# Couple questions for you Compund Bow guys.



## H. GREENWELL (Apr 21, 2010)

I shoot a bowtech and love it. As far as the poundage , I shoot at 57 pounds, it is plenty for taking down animals but if you can pull more go for it. I am 6'2" and i shoot around a 29 inch draw. I hope this helps


----------



## mrbullred (Aug 13, 2012)

Thanks for the info. I guess I'm going to have to go give a couple a shot to see what 70# feels like before I order one.

FYI the Bowtech I'm looking at is the Assassin model.


----------



## aread (Dec 25, 2009)

The PSE is a single cam bow which is easier to tune. Otherwise they are pretty similar.

60 lb draw weight will handle any game animal in North America with good shot placement. 100 lb DW won't be enough with poor shot placement.

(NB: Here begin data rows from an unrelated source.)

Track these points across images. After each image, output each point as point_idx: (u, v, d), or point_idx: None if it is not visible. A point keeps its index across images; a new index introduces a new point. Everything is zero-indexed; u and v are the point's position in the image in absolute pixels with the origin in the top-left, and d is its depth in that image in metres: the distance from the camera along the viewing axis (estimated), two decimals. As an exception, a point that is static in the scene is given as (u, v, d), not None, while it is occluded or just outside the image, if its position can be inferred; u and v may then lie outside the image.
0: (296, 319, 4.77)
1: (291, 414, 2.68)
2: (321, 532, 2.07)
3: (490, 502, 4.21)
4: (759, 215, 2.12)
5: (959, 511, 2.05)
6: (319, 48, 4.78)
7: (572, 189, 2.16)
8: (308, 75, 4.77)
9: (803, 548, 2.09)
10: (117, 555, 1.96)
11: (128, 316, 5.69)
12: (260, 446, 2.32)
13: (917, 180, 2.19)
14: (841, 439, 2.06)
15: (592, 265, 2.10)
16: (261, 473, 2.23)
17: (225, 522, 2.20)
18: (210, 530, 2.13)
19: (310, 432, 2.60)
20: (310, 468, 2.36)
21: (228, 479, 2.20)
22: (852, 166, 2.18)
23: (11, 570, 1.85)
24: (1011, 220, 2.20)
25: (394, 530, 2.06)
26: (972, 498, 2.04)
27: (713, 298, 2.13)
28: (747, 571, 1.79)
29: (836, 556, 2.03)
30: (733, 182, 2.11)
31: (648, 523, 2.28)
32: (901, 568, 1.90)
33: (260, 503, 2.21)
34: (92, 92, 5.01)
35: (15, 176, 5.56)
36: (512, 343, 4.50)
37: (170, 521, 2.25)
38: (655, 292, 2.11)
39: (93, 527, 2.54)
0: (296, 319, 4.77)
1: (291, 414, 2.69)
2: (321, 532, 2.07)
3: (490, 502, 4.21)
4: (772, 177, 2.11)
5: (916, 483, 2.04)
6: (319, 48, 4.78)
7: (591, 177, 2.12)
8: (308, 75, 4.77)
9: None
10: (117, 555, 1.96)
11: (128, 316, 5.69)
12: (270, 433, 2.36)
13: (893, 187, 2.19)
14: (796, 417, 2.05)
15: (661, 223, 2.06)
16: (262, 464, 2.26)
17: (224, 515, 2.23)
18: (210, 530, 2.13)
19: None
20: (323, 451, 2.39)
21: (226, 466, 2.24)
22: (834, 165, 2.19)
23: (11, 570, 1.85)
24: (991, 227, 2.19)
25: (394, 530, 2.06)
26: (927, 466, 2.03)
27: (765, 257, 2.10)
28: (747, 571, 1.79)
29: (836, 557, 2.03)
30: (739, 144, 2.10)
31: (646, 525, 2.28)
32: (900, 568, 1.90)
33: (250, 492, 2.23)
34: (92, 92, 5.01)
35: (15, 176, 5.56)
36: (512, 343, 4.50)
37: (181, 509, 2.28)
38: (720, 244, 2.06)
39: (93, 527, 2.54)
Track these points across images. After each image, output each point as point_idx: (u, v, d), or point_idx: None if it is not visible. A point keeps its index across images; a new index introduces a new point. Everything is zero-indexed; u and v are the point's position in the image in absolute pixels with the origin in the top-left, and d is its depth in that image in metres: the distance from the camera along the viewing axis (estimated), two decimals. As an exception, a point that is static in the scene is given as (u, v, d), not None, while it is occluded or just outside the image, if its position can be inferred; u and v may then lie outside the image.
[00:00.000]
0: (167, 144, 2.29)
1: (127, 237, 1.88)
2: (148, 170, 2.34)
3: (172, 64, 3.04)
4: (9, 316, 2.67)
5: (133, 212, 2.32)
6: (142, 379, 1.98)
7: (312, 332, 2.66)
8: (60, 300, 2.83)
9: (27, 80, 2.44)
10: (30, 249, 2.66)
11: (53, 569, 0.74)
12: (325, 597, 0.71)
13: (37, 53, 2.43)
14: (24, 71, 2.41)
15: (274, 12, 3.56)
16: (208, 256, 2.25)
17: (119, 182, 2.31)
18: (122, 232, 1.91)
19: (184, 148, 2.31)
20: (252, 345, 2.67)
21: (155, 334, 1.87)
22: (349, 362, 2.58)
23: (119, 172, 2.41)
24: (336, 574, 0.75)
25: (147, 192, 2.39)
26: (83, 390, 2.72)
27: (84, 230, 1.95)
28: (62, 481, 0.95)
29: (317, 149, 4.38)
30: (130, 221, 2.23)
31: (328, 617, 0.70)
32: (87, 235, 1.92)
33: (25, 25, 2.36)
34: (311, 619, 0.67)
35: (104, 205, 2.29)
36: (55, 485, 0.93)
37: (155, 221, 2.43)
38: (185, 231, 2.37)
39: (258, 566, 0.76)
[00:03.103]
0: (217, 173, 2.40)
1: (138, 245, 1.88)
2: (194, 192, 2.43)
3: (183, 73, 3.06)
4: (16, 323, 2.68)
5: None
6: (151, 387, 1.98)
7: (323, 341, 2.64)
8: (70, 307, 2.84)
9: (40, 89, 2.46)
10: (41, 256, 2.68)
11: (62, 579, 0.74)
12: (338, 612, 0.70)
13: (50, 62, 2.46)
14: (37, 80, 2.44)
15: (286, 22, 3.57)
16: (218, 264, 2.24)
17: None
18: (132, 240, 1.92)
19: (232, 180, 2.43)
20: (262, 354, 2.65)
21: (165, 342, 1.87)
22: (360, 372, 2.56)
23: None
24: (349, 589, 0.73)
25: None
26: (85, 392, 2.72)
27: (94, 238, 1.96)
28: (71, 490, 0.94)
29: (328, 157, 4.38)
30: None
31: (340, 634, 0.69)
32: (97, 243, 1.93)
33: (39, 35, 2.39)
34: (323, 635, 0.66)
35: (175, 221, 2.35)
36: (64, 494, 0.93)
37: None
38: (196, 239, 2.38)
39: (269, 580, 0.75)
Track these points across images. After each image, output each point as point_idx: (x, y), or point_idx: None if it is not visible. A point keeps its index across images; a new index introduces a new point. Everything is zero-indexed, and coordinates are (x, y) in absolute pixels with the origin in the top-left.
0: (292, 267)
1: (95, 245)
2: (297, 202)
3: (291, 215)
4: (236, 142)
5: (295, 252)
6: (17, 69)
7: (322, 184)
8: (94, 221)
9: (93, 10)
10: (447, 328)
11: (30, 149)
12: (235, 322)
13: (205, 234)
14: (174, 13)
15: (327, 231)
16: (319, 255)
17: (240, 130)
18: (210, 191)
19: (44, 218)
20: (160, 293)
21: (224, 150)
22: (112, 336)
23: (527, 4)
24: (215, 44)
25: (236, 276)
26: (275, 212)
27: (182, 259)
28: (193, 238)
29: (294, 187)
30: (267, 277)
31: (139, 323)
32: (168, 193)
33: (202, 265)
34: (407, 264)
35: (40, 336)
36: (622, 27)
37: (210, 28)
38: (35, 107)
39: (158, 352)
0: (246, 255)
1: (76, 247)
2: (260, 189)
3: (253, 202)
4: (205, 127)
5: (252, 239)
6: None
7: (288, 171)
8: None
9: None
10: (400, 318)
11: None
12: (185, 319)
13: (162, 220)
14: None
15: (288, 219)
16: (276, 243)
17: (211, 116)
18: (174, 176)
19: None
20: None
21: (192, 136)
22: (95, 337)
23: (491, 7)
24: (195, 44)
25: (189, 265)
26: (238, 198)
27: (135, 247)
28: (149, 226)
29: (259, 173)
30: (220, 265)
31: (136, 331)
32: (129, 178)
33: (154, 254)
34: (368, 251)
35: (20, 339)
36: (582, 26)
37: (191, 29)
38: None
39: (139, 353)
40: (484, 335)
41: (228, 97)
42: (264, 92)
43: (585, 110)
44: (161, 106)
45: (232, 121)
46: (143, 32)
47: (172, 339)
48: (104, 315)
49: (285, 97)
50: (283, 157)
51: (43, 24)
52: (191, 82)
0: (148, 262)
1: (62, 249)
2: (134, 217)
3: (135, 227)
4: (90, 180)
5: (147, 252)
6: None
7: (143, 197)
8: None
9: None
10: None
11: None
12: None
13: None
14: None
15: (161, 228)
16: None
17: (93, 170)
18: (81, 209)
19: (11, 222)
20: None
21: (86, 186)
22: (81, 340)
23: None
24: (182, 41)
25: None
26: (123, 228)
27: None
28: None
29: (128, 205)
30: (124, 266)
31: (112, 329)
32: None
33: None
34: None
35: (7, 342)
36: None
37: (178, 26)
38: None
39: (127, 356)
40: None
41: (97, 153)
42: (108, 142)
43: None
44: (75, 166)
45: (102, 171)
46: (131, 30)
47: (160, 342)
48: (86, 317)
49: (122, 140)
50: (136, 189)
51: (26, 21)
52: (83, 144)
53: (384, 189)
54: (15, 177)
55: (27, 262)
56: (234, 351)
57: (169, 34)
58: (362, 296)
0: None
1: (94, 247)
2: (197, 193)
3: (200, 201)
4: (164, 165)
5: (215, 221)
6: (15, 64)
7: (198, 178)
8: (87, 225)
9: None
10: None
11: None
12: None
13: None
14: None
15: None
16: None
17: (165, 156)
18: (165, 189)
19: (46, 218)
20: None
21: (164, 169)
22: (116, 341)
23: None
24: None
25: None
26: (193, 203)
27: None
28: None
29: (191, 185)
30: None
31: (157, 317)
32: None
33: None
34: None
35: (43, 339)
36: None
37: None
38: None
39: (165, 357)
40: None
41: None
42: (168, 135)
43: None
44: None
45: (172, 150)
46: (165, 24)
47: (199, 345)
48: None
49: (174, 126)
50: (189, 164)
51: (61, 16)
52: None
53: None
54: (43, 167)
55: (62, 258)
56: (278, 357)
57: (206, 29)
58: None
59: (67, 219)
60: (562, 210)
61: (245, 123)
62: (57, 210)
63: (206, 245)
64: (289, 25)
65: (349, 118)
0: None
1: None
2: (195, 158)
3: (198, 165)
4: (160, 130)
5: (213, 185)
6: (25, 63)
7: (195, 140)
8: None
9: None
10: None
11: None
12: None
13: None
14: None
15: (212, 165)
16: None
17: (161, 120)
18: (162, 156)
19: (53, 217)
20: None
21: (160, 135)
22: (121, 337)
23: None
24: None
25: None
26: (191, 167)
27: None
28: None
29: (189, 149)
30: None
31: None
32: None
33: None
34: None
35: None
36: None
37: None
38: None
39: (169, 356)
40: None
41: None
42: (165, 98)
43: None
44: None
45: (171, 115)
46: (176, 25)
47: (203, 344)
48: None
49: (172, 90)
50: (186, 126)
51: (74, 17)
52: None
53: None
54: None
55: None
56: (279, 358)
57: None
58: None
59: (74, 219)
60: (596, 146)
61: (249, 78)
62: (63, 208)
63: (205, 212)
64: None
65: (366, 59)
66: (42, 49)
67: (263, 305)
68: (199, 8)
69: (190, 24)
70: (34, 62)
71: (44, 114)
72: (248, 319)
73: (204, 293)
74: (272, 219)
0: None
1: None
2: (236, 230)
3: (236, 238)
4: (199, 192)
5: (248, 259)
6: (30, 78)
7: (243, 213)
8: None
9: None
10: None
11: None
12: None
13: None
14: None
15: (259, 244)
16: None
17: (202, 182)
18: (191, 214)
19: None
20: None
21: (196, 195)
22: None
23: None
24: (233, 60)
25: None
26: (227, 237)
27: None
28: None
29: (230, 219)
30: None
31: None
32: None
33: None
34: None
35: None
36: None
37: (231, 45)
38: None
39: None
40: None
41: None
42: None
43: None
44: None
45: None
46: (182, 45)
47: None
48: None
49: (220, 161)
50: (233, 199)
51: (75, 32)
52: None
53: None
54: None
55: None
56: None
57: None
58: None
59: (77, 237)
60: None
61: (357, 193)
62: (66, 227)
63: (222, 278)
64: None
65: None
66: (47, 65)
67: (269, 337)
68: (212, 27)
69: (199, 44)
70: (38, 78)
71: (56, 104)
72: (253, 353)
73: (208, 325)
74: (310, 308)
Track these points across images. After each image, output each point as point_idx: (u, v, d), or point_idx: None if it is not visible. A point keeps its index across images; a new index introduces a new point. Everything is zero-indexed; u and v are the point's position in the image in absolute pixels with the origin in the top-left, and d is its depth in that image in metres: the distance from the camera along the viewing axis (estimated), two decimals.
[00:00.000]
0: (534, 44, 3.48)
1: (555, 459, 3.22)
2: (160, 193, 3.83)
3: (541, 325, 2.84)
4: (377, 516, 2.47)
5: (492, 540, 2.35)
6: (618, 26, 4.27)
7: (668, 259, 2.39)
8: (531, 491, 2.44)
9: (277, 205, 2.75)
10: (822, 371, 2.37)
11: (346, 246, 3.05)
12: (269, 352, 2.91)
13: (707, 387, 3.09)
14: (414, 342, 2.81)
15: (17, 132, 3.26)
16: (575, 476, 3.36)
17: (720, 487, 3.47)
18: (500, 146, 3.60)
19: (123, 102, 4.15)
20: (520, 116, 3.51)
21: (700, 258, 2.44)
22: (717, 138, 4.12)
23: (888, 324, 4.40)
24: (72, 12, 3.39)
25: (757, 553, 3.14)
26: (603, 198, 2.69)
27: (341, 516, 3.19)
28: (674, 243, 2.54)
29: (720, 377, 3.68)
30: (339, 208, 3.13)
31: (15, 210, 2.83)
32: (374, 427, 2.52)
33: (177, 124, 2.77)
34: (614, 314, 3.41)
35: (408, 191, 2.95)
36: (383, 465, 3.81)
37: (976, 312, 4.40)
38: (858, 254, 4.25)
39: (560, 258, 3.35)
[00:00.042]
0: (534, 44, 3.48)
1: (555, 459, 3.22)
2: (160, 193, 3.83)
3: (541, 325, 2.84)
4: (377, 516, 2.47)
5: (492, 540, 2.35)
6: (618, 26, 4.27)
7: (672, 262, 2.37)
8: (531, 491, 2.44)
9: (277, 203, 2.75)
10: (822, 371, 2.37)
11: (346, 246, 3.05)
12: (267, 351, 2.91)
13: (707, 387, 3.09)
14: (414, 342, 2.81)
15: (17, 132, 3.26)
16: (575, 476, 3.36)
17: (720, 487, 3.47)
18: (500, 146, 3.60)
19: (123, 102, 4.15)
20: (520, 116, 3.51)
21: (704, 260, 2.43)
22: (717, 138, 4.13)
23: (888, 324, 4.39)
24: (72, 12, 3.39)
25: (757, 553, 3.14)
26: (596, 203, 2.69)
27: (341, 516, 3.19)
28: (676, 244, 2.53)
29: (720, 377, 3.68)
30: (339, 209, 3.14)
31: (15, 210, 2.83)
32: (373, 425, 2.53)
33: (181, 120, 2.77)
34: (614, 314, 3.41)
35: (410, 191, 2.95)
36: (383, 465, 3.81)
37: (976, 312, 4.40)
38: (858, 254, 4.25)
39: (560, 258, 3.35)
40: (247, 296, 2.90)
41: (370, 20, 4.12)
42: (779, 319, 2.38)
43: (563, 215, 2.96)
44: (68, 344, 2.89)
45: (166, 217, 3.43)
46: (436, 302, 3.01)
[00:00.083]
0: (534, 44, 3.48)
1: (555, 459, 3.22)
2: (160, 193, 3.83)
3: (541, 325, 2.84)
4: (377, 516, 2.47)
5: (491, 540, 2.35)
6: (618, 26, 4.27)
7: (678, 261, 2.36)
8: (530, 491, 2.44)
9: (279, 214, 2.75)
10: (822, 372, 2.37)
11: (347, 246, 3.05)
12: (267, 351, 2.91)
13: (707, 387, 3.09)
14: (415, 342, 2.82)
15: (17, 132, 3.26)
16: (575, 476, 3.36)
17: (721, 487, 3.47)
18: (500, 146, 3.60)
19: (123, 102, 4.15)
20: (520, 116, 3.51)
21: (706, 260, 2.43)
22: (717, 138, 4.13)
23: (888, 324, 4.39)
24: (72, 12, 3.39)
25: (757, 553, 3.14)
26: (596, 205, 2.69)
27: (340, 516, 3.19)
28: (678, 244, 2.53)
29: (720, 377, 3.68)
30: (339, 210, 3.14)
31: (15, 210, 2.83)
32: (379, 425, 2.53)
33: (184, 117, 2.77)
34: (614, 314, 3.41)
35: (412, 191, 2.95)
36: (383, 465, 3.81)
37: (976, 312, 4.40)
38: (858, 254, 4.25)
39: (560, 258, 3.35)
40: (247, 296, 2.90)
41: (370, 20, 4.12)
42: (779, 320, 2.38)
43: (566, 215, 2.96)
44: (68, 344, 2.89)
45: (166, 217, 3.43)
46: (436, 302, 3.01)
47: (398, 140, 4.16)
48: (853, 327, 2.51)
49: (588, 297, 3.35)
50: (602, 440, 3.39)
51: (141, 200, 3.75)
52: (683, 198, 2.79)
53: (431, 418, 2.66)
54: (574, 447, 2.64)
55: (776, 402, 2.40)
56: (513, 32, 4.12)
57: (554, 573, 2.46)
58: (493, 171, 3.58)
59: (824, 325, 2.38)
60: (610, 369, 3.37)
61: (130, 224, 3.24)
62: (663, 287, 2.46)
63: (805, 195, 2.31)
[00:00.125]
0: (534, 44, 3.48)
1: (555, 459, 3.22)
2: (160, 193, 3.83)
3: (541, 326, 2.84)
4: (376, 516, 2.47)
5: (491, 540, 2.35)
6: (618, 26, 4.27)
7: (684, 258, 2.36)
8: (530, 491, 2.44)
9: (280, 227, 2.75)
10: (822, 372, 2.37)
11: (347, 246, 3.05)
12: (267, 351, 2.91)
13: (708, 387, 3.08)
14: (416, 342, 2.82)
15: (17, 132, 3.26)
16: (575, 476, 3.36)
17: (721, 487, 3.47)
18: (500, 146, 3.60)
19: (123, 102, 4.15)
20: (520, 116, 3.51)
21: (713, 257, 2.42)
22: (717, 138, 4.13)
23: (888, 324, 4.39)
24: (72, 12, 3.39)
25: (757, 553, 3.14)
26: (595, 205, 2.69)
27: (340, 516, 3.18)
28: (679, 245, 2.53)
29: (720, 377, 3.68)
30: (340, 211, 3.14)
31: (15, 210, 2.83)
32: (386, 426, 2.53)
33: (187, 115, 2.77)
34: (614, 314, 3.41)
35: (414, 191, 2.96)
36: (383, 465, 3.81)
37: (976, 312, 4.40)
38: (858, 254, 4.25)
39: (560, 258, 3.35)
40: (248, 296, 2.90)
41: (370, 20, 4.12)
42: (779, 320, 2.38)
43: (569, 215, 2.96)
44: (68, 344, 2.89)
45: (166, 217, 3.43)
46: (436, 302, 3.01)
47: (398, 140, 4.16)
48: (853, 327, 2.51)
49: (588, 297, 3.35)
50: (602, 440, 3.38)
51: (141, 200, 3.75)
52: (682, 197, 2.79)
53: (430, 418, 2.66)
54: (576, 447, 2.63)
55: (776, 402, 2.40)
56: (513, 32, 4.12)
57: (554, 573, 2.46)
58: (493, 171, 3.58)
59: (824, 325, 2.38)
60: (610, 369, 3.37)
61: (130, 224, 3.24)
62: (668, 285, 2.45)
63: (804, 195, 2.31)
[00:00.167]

When you are cold, stiff and tired, 60 lbs is a lot easier to draw than 70 lbs. Plenty of stories where a guy has been sitting on stand all day, then can't get his bow to full draw when the biggest buck he's ever seen walks by. But then again, newer 70 lb bows draw easier than 60 lb bows from a decade ago.

Wingspan is a good place to start, but there is a lot more to draw length than that. Hopefully, you can find someone who can help you with this.

Hope this helps,
Allen


----------



## mrbullred (Aug 13, 2012)

Thanks for all the suggestions. I went ahead and went to a local shop and they Hhad 1 Bowtech Assassin left so I bought it. I ended up going with 29" draw length and 68 pound draw weight. I think its gonna make for a great first bow


----------



## Archametes (Sep 17, 2010)

Congrats on the new bow and Welcome to a fun passion. 

Sent from my Galaxy Nexus


----------



## slingem (Aug 5, 2012)

You are gonna be hooked for life now. I tell ya , you got a sweet bow for a starter thats for sure. Bowtech makes nice bows. Best advice i would give you would be PRACTICE!! and never stop practicing.
Congrats on your new toy and good luck with your new life long hobby.llol


----------